Embora a principal preocupação dos clientes do departamento de arquitectura não seja a maximização dos lucros, os serviços governamentais que a ele recorrem fazem exigências às quais o grupo de trabalho tem que saber dar resposta. Num projecto de reordenamento urbanístico na marginal, em Tsim Sha Tsui, os serviços de Turismo pediram especificamente um espaço para um restaurante junto à água. No entanto, tanto Raymond Fung como os membros da sua equipa consideravam que o espaço deveria ter o menor número de construções possível, “porque o porto é a melhor vista que alguém pode ter”. A alternativa apresentada consistiu em construir o edifício de dois pisos pretendido num outro local, de modo a não colocar em risco o espaço ao ar livre existente na zona.
Outro desafio no trabalho do arquitecto está relacionado com as pessoas que lhe pagam o salário – os contribuintes. “Os nossos projectos de obras públicas enfrentam as críticas de um grande número de pessoas, das quais recebemos queixas, bem como uma série de exigências dos conselhos de bairro. No entanto, se soubermos responder com razoabilidade e explicarmos os nossos conceitos, este facto não é restritivo sendo, isso sim, uma forma de podermos todos melhorar o nosso trabalho.”

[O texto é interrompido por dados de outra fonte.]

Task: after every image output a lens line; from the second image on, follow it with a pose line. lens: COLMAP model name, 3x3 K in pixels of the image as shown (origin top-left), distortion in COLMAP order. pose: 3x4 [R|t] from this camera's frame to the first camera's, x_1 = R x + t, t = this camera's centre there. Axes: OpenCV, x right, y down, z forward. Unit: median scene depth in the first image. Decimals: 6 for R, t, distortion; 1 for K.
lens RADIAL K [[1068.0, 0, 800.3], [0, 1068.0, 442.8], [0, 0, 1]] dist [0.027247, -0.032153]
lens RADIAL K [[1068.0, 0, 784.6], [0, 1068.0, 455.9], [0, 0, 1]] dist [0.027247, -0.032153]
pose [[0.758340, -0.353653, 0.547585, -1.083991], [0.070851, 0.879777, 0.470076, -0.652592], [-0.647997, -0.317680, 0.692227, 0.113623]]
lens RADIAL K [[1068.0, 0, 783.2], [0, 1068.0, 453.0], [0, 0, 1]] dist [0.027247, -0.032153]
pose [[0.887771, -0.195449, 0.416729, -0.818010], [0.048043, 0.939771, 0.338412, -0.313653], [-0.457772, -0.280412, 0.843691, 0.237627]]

O tempo que as consultas públicas exigem e o período de planificação dos projectos – muitas vezes dependente da eficiência de outros departamentos públicos – têm levado ao aparecimento de mais queixas. “Somos injustamente criticados, com frequência, no Conselho Legislativo, por deputados que dizem que o Governo não consegue construir um único edifício no espaço de uma década. A verdade é que a construção só demorou dois anos, os outros dez foram passados em discussões!”
Hong Kong é um território reconhecido internacionalmente pela pujança do seu mercado financeiro e o estado da economia tem vindo a melhorar nos últimos anos, mas a cidade está longe de apresentar condições ambientais que permitam afirmar que existe qualidade de vida. Raymond Fung considera que os padrões tendem a ser elevados, dada a maior atenção que é dada actualmente ao assunto. “Os debates públicos sobre design e arquitectura a que vou são muito procurados e a maioria dos participantes são cidadãos comuns. Fóruns deste género há vinte anos eram extremamente impopulares.”

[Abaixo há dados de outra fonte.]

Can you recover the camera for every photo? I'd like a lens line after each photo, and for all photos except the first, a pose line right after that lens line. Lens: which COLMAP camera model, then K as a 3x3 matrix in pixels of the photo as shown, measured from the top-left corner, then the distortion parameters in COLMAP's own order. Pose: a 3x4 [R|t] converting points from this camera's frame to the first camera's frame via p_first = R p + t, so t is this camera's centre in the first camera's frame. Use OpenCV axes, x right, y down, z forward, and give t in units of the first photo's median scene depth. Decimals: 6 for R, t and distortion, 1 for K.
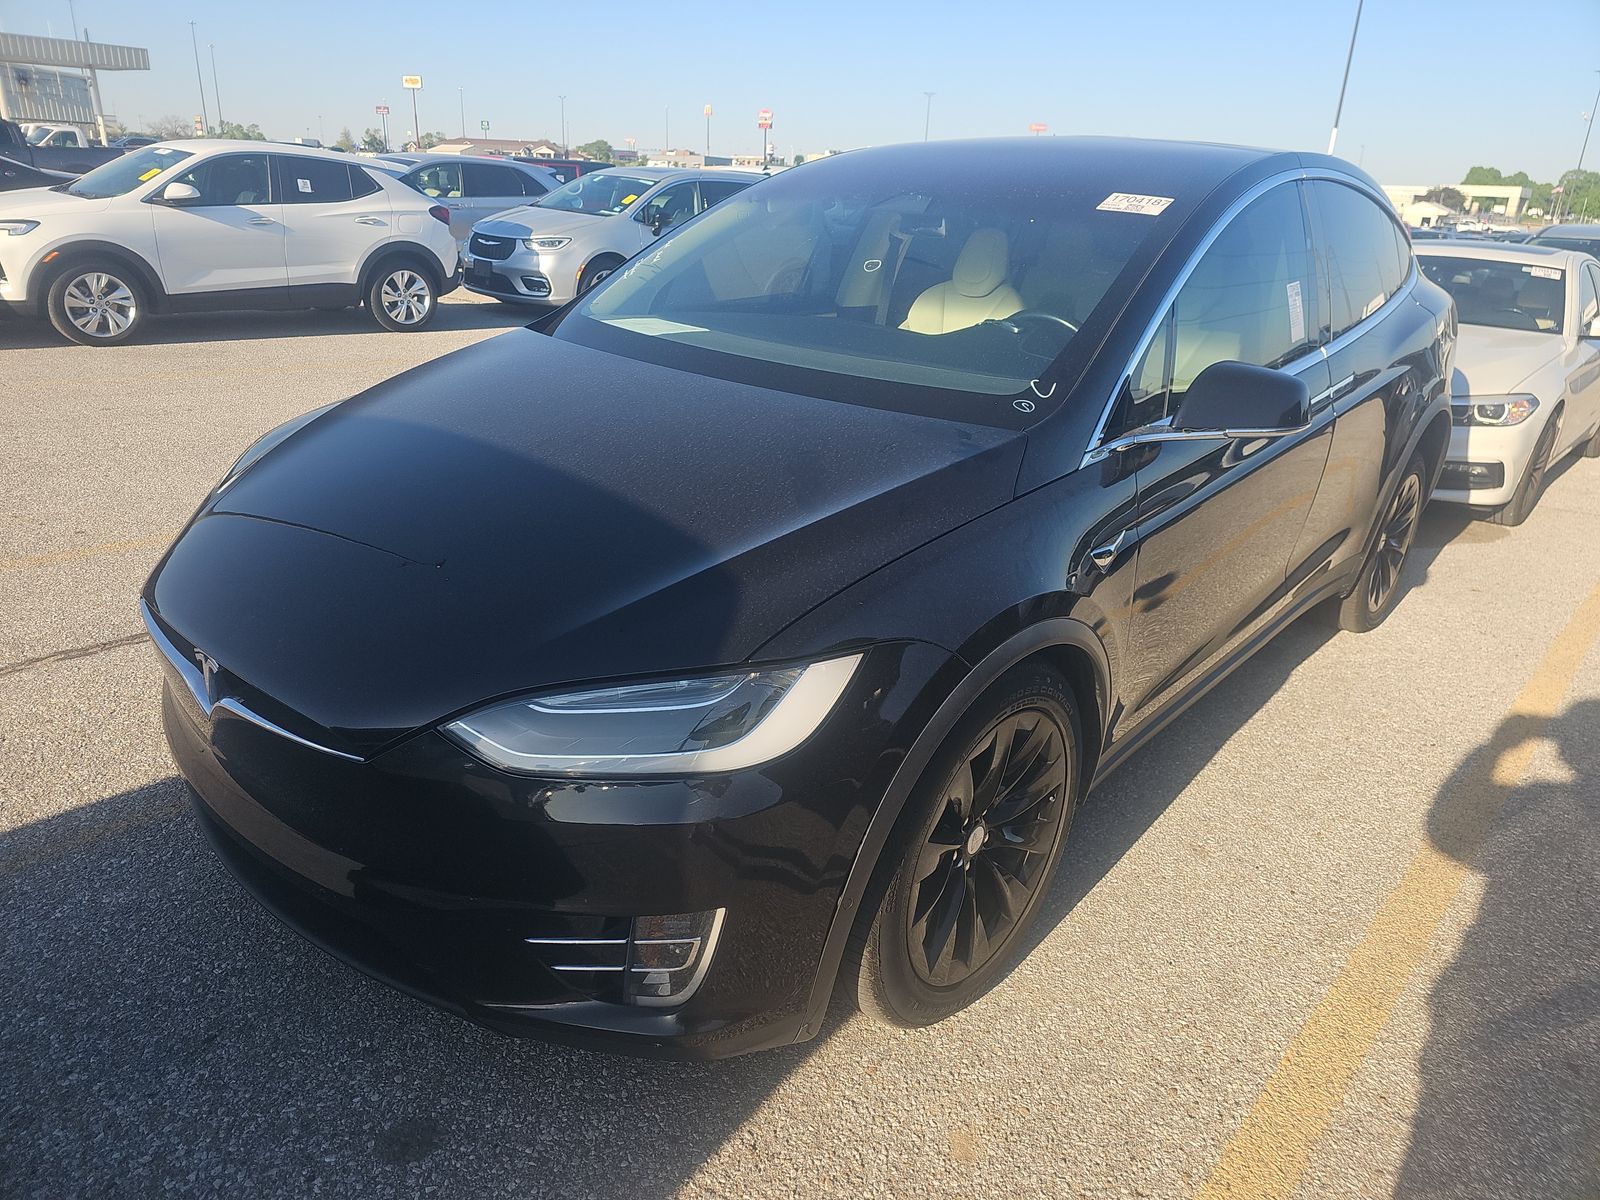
lens RADIAL K [[1119.0, 0, 796.0], [0, 1119.0, 606.1], [0, 0, 1]] dist [0.037386, -0.036860]
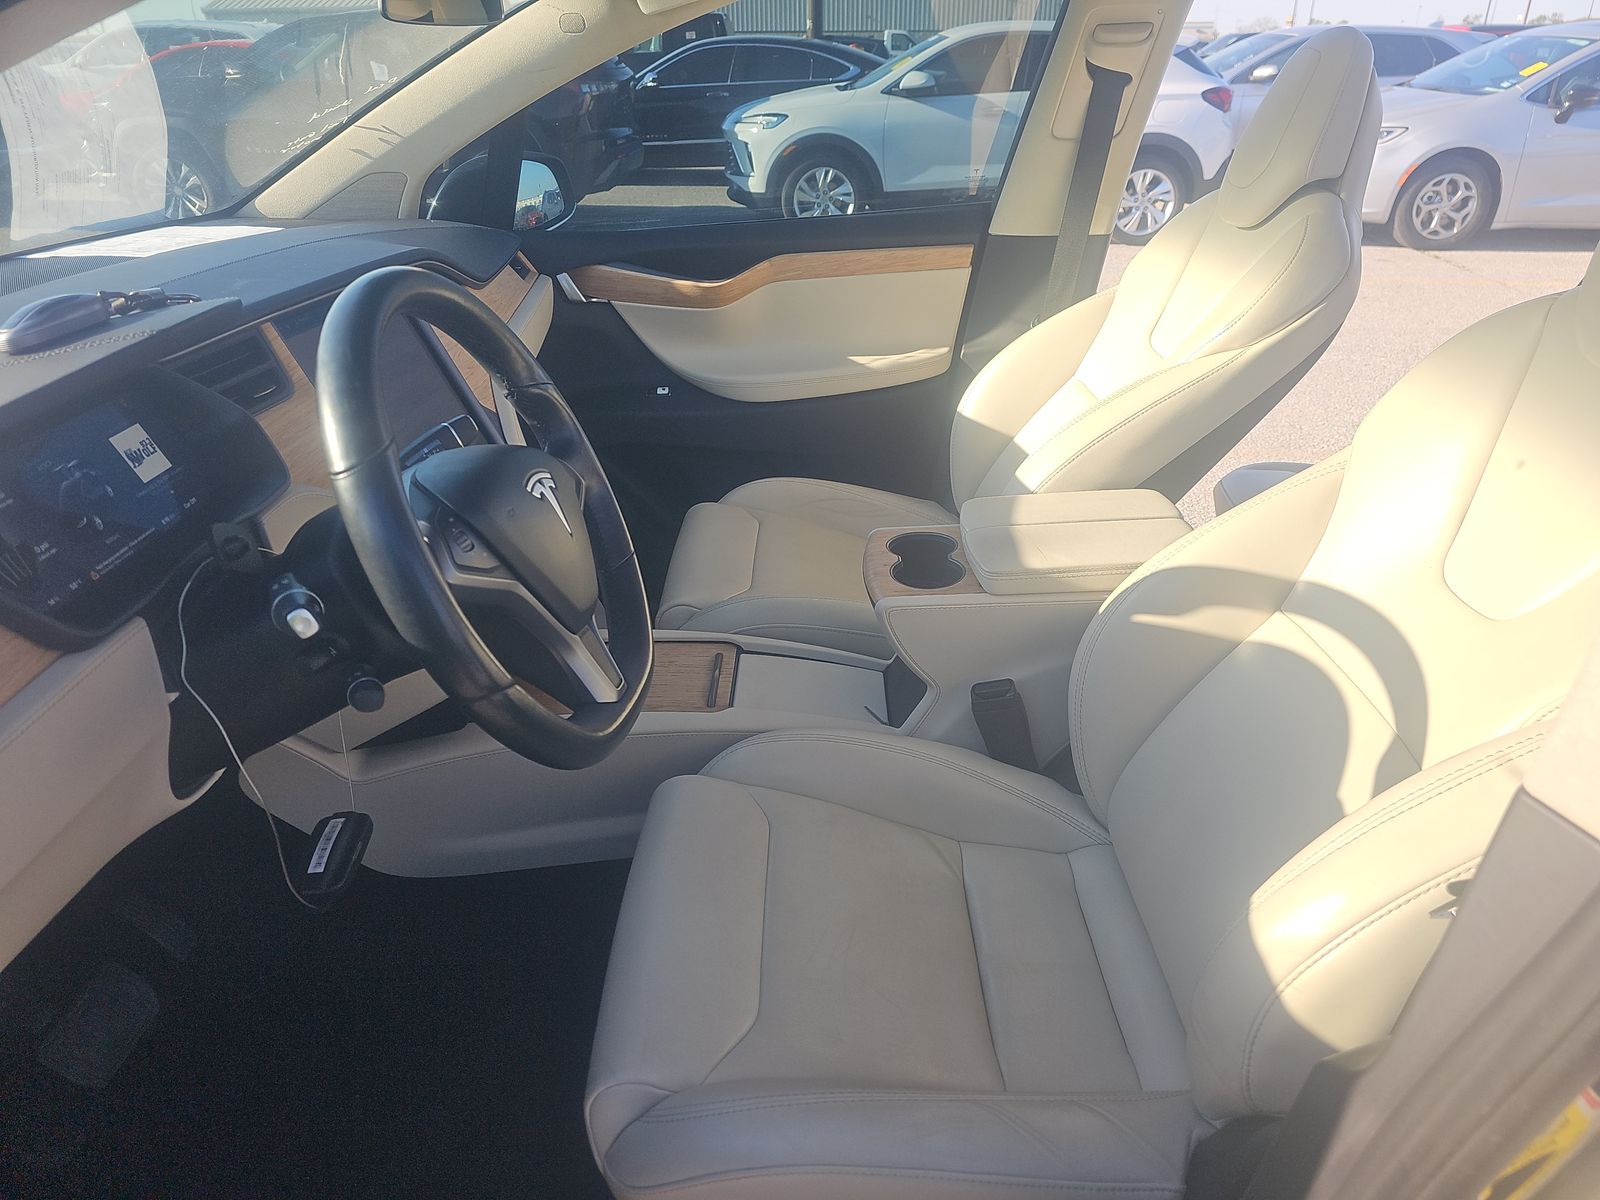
lens RADIAL K [[1119.0, 0, 801.5], [0, 1119.0, 611.5], [0, 0, 1]] dist [0.037386, -0.036860]
pose [[0.645736, 0.294992, -0.704276, 0.169441], [-0.235494, 0.954335, 0.183812, -0.078937], [0.726339, 0.047158, 0.685717, 0.257709]]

O arquitecto explica como é que o departamento onde trabalha está a tentar dar resposta ao fenómeno. “Precisamos de continuar a dar o nosso melhor. A qualidade da arquitectura pública tem que, no mínimo, ser mantida, uma vez que se trata do reflexo dos fundamentos culturais de uma sociedade. Ganhar prémios não tem qualquer relevância”, remata.